Figure 1

Computational models of predictive processing at lexical and semantic level. To illustrate the idea of prediction operating across multiple representational levels, consider the sentence I take my coffee with cream and… which ends with either an expected completion (sugar), an unexpected but semantically related completion (salt) or an unexpected and semantically unrelated completion (socks). At a lexical level, salt is unexpected because it is extremely rare that this sequence of words is heard or read. Processing of this word is therefore assumed to be no different from the processing of other unexpected words (i.e. socks). Conversely, at a higher semantic level, salt is relatively more likely, because sugar and salt share common features, both being powders and condiments; edible; white etc. We used two models of lexical surprisal and semantic dissimilarity to disentangle the contributions of prediction at lexical and semantic levels, respectively.
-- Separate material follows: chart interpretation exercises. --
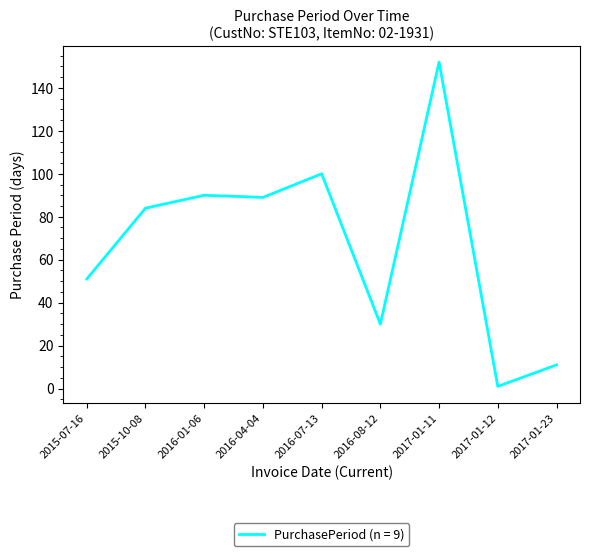

Reading right to left, what are all the values shown in this chart?

2017-01-23=11	2017-01-12=1	2017-01-11=152	2016-08-12=30	2016-07-13=100	2016-04-04=89	2016-01-06=90	2015-10-08=84	2015-07-16=51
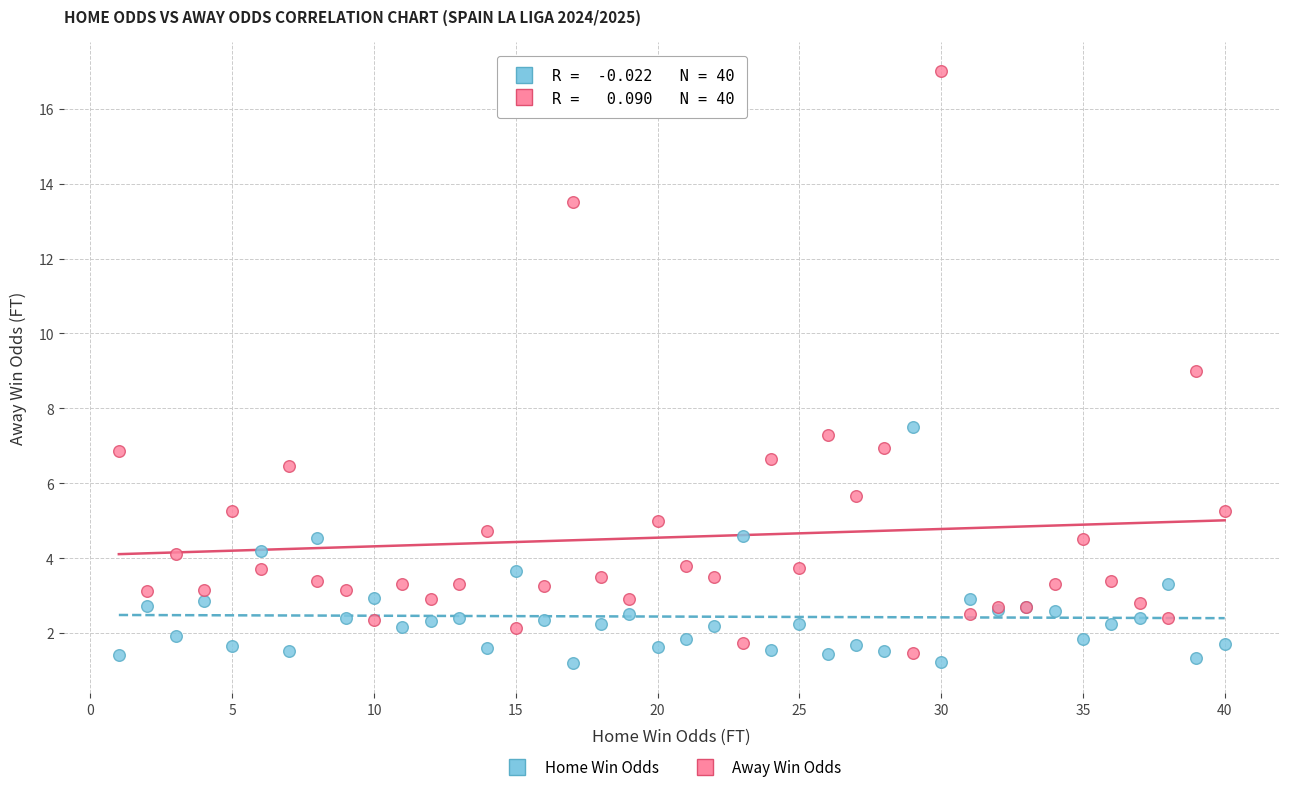

Which series reaches the maximum Y coordinate?

Away Win Odds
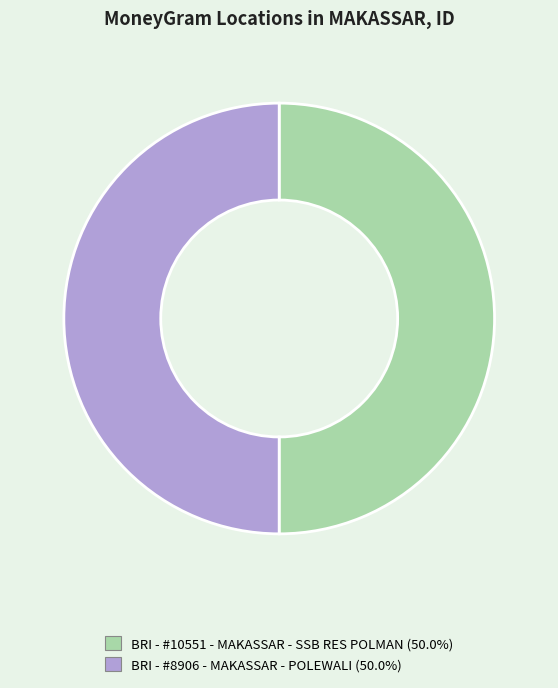

What is the ratio of the value at BRI - #10551 - MAKASSAR - SSB RES POLMAN to the value at BRI - #8906 - MAKASSAR - POLEWALI?

1.0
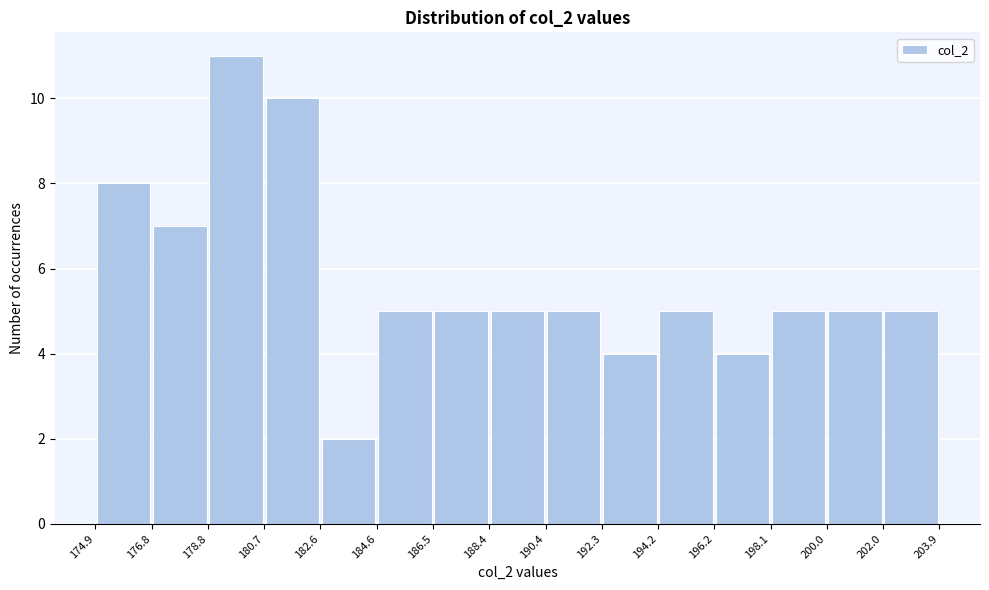

Over which range of the x-axis is the bar tallest?

178.8 to 180.7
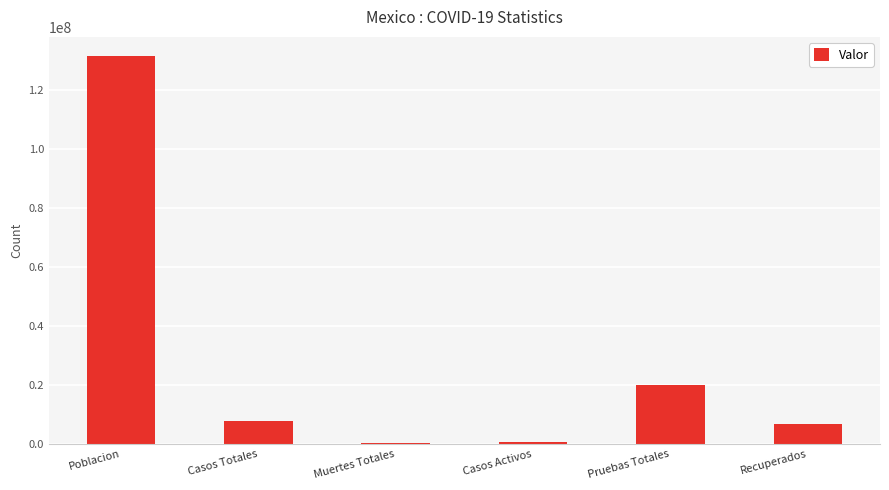

Which category has the highest value across all series?

Poblacion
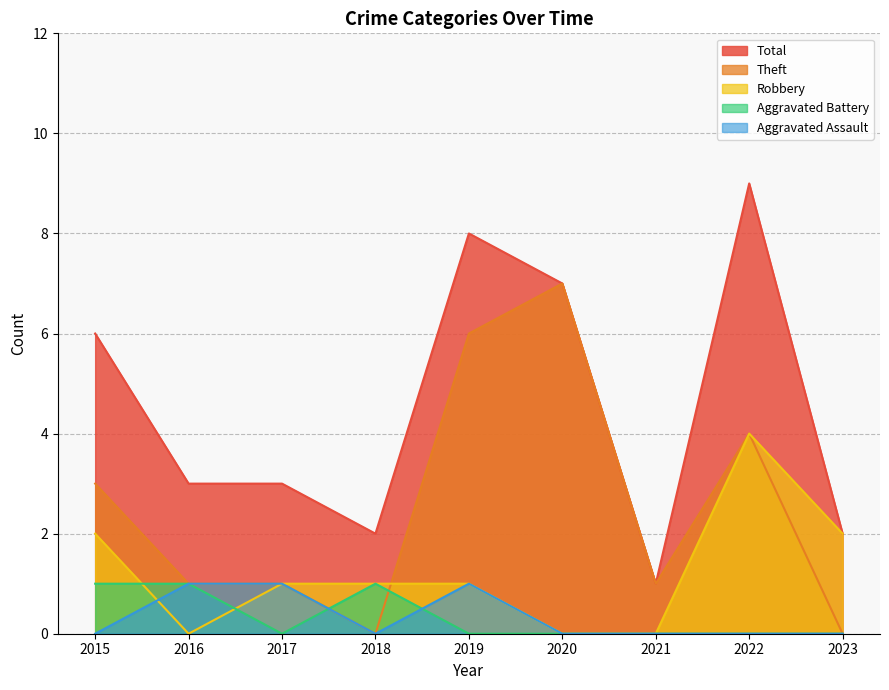

How many intersections are there between Aggravated Battery and Aggravated Assault?

2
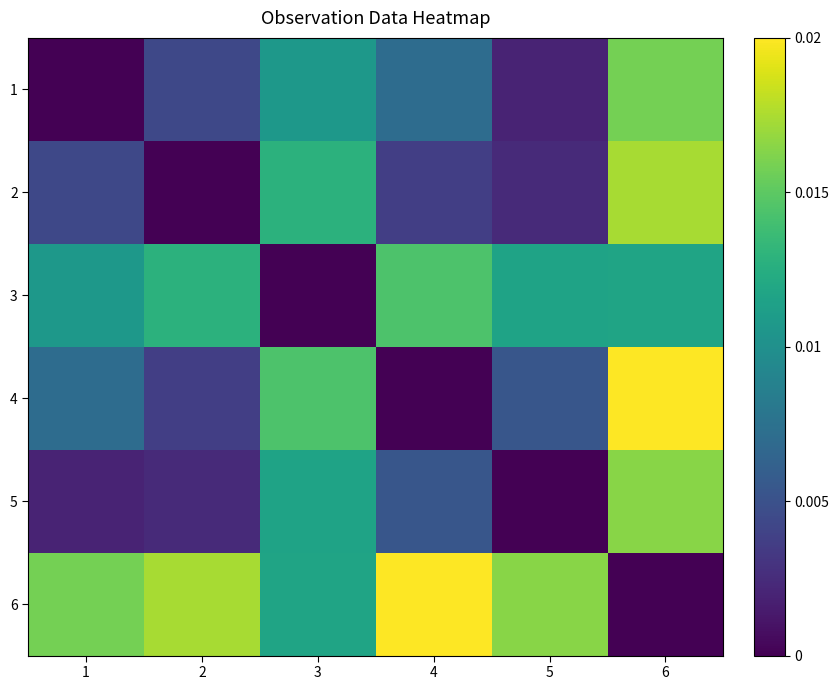

How many series are shown in this chart?

6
Top: For the semantic dissimilarity model, vector representations of previous words in the sentence are averaged to form an estimation of the event context. The latent semantic features of the averaged vector converge on a representation similar to the predicted target “sugar” which, consequently, is more similar to words from the same category (e.g. “salt”) than different categories (e.g. “socks”). Bottom: Conversely, the lexical surprisal model does not distinguish between unexpected words based on their semantic category as it only reflects the probability of encountering either sequence of words in the training corpus, which is either rare or non-existent.